> _Source document_
┄┄┄┄┄┄

Keywords: Creatine kinase, hypoglycemia, primary carnitine deficiency

How to cite this article:
Rasania M, Ahmed NM, Prafulchandra BV, Jain S. Primary carnitine deficiency in a neonate. Arch Med Health Sci 2021;9:314-6

How to cite this URL:
Rasania M, Ahmed NM, Prafulchandra BV, Jain S. Primary carnitine deficiency in a neonate. Arch Med Health Sci [serial online] 2021 [cited 2023 Feb 7];9:314-6. Available from: https://www.amhsjournal.org/text.asp?2021/9/2/314/334004

  Introduction Top

Carnitine is an amino acid derivative which plays a critical role in energy production. It transports long-chain fatty acids into the mitochondria so they can be oxidized (“burned”) to produce energy. In support of energy metabolism, it also participates in removing products of metabolism from cells. Primary carnitine deficiency is a rare condition caused by an abnormal gene. There is a deficiency in organic cation transporter type 2 (OCTN2), encoded by the SLC22A5 gene on chromosome 5q31,[1],[2] resulting in low serum carnitine levels and decreased carnitine accumulation inside cells. Carnitine deficiency causes defective fatty acid oxidation and utilization for energy production. When fatty acids cannot be used, glucose is consumed without regeneration via gluconeogenesis, resulting in hypoglycemia.[3],[4] Drugs such as cyclosporine and valproate can also cause carnitine deficiency, renal tubular dysfunction, and malnutrition, and complete parenteral nutrition may also result in secondary carnitine deficiency.[5] In some cases, the condition only leads to low carnitine levels in muscle. This is called primary muscle carnitine deficiency. If the liver and heart are also affected, it may be called systemic carnitine deficiency. It is also called carnitine uptake defect. It is basically a metabolic state in which carnitine concentrations in plasma and tissues are less than the levels required for the normal function of the organism. Biologic effects of low carnitine levels may not be clinically significant until they reach <10%–20% of normal.

┄┄┄┄┄┄

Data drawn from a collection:

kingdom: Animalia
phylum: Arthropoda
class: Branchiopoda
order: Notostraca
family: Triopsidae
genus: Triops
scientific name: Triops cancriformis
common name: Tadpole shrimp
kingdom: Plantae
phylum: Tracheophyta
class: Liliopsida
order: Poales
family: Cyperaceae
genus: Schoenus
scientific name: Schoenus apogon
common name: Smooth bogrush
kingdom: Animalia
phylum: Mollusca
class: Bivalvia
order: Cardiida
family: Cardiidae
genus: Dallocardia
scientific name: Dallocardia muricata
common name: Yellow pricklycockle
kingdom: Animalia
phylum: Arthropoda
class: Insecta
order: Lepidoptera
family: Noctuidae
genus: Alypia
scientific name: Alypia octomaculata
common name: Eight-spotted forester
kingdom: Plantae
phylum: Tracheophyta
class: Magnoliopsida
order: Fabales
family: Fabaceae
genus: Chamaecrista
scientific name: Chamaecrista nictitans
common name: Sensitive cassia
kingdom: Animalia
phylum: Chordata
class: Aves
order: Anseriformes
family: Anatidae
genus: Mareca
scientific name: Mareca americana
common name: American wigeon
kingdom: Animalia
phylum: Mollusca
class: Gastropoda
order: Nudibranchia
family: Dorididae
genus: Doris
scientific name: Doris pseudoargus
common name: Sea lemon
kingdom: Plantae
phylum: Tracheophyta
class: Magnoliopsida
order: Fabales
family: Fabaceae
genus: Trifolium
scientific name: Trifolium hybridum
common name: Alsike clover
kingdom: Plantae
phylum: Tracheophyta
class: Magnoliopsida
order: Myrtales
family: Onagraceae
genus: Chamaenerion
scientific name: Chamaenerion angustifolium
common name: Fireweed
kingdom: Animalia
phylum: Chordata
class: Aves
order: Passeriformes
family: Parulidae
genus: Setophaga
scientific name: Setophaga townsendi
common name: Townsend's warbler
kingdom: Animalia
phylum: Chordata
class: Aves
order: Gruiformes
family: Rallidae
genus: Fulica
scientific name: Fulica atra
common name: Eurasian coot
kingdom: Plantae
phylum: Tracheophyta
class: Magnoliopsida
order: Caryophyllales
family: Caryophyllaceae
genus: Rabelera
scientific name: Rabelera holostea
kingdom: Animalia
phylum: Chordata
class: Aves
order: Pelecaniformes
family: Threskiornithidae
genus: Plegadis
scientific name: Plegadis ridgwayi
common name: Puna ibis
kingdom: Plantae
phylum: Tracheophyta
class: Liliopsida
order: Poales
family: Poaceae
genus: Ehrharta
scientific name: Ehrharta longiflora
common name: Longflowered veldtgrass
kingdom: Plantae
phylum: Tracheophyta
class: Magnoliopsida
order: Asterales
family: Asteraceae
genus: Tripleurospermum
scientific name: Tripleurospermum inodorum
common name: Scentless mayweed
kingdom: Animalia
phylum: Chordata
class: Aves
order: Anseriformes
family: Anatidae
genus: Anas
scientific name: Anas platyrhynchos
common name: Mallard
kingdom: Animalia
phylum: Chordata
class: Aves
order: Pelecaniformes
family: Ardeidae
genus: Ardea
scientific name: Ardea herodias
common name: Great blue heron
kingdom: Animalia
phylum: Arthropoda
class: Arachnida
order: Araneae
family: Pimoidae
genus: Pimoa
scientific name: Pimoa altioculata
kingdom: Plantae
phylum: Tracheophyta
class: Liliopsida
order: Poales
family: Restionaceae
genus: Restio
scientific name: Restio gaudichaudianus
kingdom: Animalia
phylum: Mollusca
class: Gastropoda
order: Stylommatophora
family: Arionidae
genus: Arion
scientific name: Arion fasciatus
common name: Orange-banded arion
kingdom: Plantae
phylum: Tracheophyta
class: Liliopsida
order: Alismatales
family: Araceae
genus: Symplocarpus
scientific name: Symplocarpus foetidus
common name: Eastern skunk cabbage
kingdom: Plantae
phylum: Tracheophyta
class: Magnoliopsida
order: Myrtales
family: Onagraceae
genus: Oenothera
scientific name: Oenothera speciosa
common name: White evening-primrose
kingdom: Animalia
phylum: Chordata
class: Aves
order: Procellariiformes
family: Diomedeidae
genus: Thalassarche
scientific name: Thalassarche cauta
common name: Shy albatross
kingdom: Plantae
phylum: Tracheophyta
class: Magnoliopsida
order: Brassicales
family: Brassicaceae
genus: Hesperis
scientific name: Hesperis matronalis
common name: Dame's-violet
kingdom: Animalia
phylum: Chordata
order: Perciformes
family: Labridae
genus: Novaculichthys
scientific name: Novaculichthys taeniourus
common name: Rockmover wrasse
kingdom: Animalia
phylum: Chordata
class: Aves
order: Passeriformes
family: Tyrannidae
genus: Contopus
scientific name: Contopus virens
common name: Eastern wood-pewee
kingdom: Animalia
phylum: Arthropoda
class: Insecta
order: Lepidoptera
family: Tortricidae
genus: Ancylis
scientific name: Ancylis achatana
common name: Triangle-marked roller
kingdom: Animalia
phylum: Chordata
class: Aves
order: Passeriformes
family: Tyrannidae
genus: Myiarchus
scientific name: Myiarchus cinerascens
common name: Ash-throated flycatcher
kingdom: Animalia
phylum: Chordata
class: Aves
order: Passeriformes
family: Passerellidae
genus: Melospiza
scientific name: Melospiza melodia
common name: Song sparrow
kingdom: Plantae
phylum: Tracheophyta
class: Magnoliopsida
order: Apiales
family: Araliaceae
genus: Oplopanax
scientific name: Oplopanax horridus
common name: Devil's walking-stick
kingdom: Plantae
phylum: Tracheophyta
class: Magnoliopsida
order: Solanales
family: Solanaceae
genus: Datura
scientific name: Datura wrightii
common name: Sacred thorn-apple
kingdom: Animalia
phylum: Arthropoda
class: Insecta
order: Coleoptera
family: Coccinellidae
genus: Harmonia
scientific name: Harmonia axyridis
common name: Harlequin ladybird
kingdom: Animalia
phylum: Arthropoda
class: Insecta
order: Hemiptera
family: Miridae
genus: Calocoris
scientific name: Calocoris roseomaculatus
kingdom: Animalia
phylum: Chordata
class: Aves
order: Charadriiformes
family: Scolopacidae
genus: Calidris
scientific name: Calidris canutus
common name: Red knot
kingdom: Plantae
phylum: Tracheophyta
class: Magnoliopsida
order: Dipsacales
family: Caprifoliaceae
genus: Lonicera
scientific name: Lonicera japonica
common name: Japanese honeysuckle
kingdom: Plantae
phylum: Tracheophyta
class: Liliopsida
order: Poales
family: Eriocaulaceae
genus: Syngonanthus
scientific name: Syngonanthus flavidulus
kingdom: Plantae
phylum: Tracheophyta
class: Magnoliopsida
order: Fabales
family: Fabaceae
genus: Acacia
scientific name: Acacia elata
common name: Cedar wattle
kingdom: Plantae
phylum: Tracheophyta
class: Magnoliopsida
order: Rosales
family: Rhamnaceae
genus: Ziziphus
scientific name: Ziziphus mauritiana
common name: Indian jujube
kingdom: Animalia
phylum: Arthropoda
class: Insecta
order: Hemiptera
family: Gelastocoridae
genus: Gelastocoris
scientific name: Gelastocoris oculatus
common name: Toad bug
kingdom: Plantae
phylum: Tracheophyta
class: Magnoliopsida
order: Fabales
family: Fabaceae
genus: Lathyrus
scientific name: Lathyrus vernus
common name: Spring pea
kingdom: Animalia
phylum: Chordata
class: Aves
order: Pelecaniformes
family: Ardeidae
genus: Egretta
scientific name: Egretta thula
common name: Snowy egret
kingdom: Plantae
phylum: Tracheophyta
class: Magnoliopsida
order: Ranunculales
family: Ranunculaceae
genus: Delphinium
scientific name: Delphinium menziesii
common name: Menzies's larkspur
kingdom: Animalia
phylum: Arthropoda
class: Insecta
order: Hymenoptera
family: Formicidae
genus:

┄┄┄┄┄┄

> _Work instructions_
#1 Answer these from the passage on primary carnitine deficiency:
(a) Which gene encodes OCTN2, and on which chromosome is it located?
(b) Which two drugs does the passage name as possible causes of carnitine deficiency?
(c) In which journal and year was the article published?
#2 Can you proceed with the passage on primary carnitine deficiency, picking up right after its last sentence?
The data come from a separate source, not from the passage on primary carnitine deficiency.

> _Answers to this exercise_
#1
(a) The SLC22A5 gene, on chromosome 5q31.
(b) Cyclosporine and valproate.
(c) Arch Med Health Sci, 2021.

#2
Secondary carnitine deficiency is a more common condition. In this case, there is not a problem getting carnitine into cells. Instead, the problem is that there is not enough carnitine in the blood. It can result from certain disorders (such as chronic renal failure) or under particular conditions. Carnitine deficiency in pediatrics can present in two ways. Infants with the infantile metabolic (hepatic) type present in the first 2 years of life with episodes of irritability, tiredness, and abnormal enlargement of the liver (hepatomegaly). Laboratory results show hypoglycemia with little to no ketones in the urine (hypoketotichypoglycemia), high levels of ammonia in the blood (hyperammonemia), and elevated liver transaminases. Some children with infantile presentation may also have symptoms of muscle disease.

Children with the childhood myopathic (cardiac) type usually present between ages 2 and 4 with heart disease (cardiomyopathy), low muscle tone (hypotonia), skeletal muscle weakness, and elevated serum creatine kinase. Carnitine deficiency has a better prognosis if it is diagnosed and treated early; however, a high level of clinical suspicion is required for its timely and accurate diagnosis. The main treatment for primary carnitine deficiency is to take L-carnitine supplements. Here, we report a novel case of a female neonate with carnitine deficiency.

  Case Report Top

A female child weighing 1.5 kg of 34 weeks of gestation born to a mother with pregnancy-induced hypertension was admitted to the neonatal intensive care unit for low birth weight, prematurity, and respiratory distress. For treatment, oxygen and antibiotics were started. After successful weight gain, the baby was discharged on the 18th day of life. On the 25th day of life, parents brought the patient back with complaints of lethargy, where low random blood sugar (RBS) was detected. On the 32nd day of life, baby had two episodes of significant apnea and 1 episode of vomiting. On examination, hypothermia, hypotonia, and delayed capillary refill time were noted. RBS was 23 mg/dl at that point. For treatment, the baby was given a bolus of dextrose 10 injection, along with multiple electrolytes. The GDR was set at 8, and gradually increased to 10 then 12. Baby was also put on inotropes and antibiotics. After recovery, baby was shifted to full feed. Since no other signs of sepsis were noted apart from lethargy, with septic screen and blood culture negative, and since the baby had refractory hypoglycemia, metabolic disorder was suspected.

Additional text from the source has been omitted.